Newly established powers of Maryland’s attorney general led to a federal lawsuit against President Donald Trump — and the praise or scorn of county lawmakers who were politically split on the virtue of his actions.
Attorney General Brian Frosh (D) was empowered by Democrats in the General Assembly this year to file lawsuits against the federal government.
The legislation was passed on a party-line vote in the General Assembly and among the county’s delegation.
Because the measure expanding Frosh’s powers was fashioned as a joint resolution, it could not have been vetoed by Republican Gov. Larry Hogan. A separate bill expanded funding for Frosh’s office to support the additional litigation; it was passed into law without the governor’s signature.
Delegate Kathy Afzali, R-District 4, was opposed to both measures.
She said she viewed the measures expanding Frosh’s powers as “a way to try to hit Gov.

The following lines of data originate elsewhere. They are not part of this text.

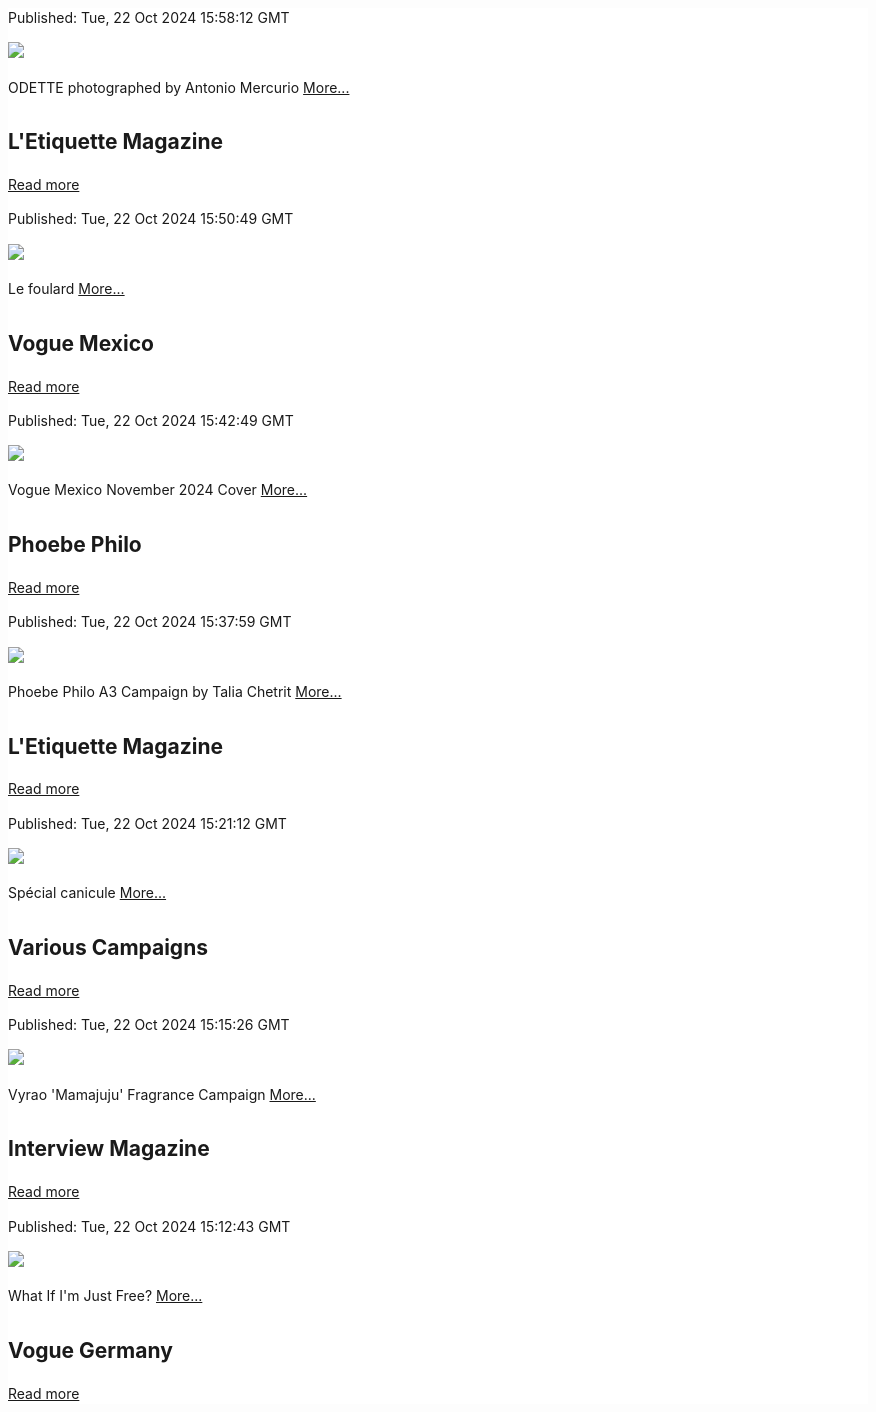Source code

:Published: Tue, 22 Oct 2024 15:58:12 GMT

<p><img src="https://i.mdel.net/i/db/2024/10/2366551/2366551-800w.jpg" /></p>ODETTE photographed by Antonio Mercurio <a href="https://models.com/work/grey-magazine-italy-odette-photographed-by-antonio-mercurio" title="ODETTE photographed by Antonio Mercurio">More...</a>

## L'Etiquette Magazine
[Read more](https://models.com/work/letiquette-magazine-le-foulard)

Published: Tue, 22 Oct 2024 15:50:49 GMT

<p><img src="https://i.mdel.net/i/db/2024/10/2366545/2366545-800w.jpg" /></p>Le foulard <a href="https://models.com/work/letiquette-magazine-le-foulard" title="Le foulard">More...</a>

## Vogue Mexico
[Read more](https://models.com/work/vogue-mexico-vogue-mexico-november-2024-cover-1)

Published: Tue, 22 Oct 2024 15:42:49 GMT

<p><img src="https://i.mdel.net/i/db/2024/10/2366544/2366544-800w.jpg" /></p>Vogue Mexico November 2024 Cover <a href="https://models.com/work/vogue-mexico-vogue-mexico-november-2024-cover-1" title="Vogue Mexico November 2024 Cover">More...</a>

## Phoebe Philo
[Read more](https://models.com/work/phoebe-philo-phoebe-philo-a3-campaign)

Published: Tue, 22 Oct 2024 15:37:59 GMT

<p><img src="https://i.mdel.net/i/db/2024/10/2366498/2366498-800w.jpg" /></p>Phoebe Philo A3 Campaign by Talia Chetrit <a href="https://models.com/work/phoebe-philo-phoebe-philo-a3-campaign" title="Phoebe Philo A3 Campaign by Talia Chetrit">More...</a>

## L'Etiquette Magazine
[Read more](https://models.com/work/letiquette-magazine-spcial-canicule)

Published: Tue, 22 Oct 2024 15:21:12 GMT

<p><img src="https://i.mdel.net/i/db/2024/10/2366519/2366519-800w.jpg" /></p>Spécial canicule <a href="https://models.com/work/letiquette-magazine-spcial-canicule" title="Spécial canicule">More...</a>

## Various Campaigns
[Read more](https://models.com/work/various-campaigns-vyrao-mamajuju-fragrance-campaign)

Published: Tue, 22 Oct 2024 15:15:26 GMT

<p><img src="https://i.mdel.net/i/db/2024/10/2366483/2366483-800w.jpg" /></p>Vyrao 'Mamajuju' Fragrance Campaign <a href="https://models.com/work/various-campaigns-vyrao-mamajuju-fragrance-campaign" title="Vyrao 'Mamajuju' Fragrance Campaign">More...</a>

## Interview Magazine
[Read more](https://models.com/work/interview-magazine-what-if-im-just-free)

Published: Tue, 22 Oct 2024 15:12:43 GMT

<p><img src="https://i.mdel.net/i/db/2024/10/2366478/2366478-800w.jpg" /></p>What If I'm Just Free? <a href="https://models.com/work/interview-magazine-what-if-im-just-free" title="What If I'm Just Free?">More...</a>

## Vogue Germany
[Read more](https://models.com/work/vogue-germany-vogue-germany-november-2024-cover)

Hogan.”
Before the resolution, Maryland’s attorney general could file suit against the government — after seeking permission from the executive branch or the legislative branch. The measure passed by the General Assembly gave the broad go-ahead needed for Frosh to unilaterally decide which cases to pursue.
“This whole session was about them attacking Donald Trump. They weren’t focused on Maryland policy,” Afzali said of Democrats in the General Assembly. “They were focused on Washington and how much they hate the fact that they lost an election.”
Delegate Carol Krimm, D-District 3A, supported the legislation in Annapolis and said the lawsuit filed Monday could get to the bottom of questions that have surrounded Trump since he was first elected to office.
“I think this is a way to get the facts,” she said.
Afzali said Democrats’ questions about Trump’s business dealings are the result of their own lack of experience in owning and operating businesses. “We look at private-sector work as a positive,” she said of fellow Republican party members.
Delegate David E. Vogt III, R-District 4, opposed Frosh’s action on Monday.
“My opposition remains the same as it was when I voted against it: That’s not the attorney general of Maryland’s job,” he said.
But Delegate Karen Lewis Young, D-District 3A, said Frosh was stepping up where others were not.
“I’m proud of our attorney general for doing what individuals at the federal level have not done. Our attorney general is protecting the American Constitution and ethics laws and potential conflicts of interest,” said Lewis Young, who will have Frosh as a guest at a campaign fundraiser Tuesday night.
While Frosh used the power for the first time in March to join a lawsuit on Trump’s proposed travel ban, Monday’s action — made in conjunction with the D.C. attorney general — made a big splash and was featured in the network nighttime newscasts.
“It’s actually maddening. This is exactly the kind of garbage we didn’t want,” said Sen. Michael Hough, R-District 4. “All he’s doing is playing up to the left-wing base. ... He’s joining zany lawsuit after zany lawsuit.”
Hough said such actions have other repercussions in the state. For example, the Office of the Attorney General drafts opinions and advisory letters for lawmakers considering legislation.
“Because of the partisan nature of Brian Frosh, anything his office gives us is completely suspect, in my opinion,” Hough said.
Delegate William Folden, R-District 3B, said one source of his opposition to the expanded powers is that Frosh didn’t have them when he was elected. Now he’s exercising them without having been elected to do so, Folden said.
“We’ve created this loophole because we have this tyranny of the majority,” Folden said.
Lewis Young said she wouldn’t be surprised if Frosh also files action relating to health care if a repeal of the Affordable Care Act is successful.
Krimm said she has no regrets about the legislation and said it will serve to expand protections for her constituents.
“We didn’t put that piece of legislation in place to see him sit on his hands,” she said.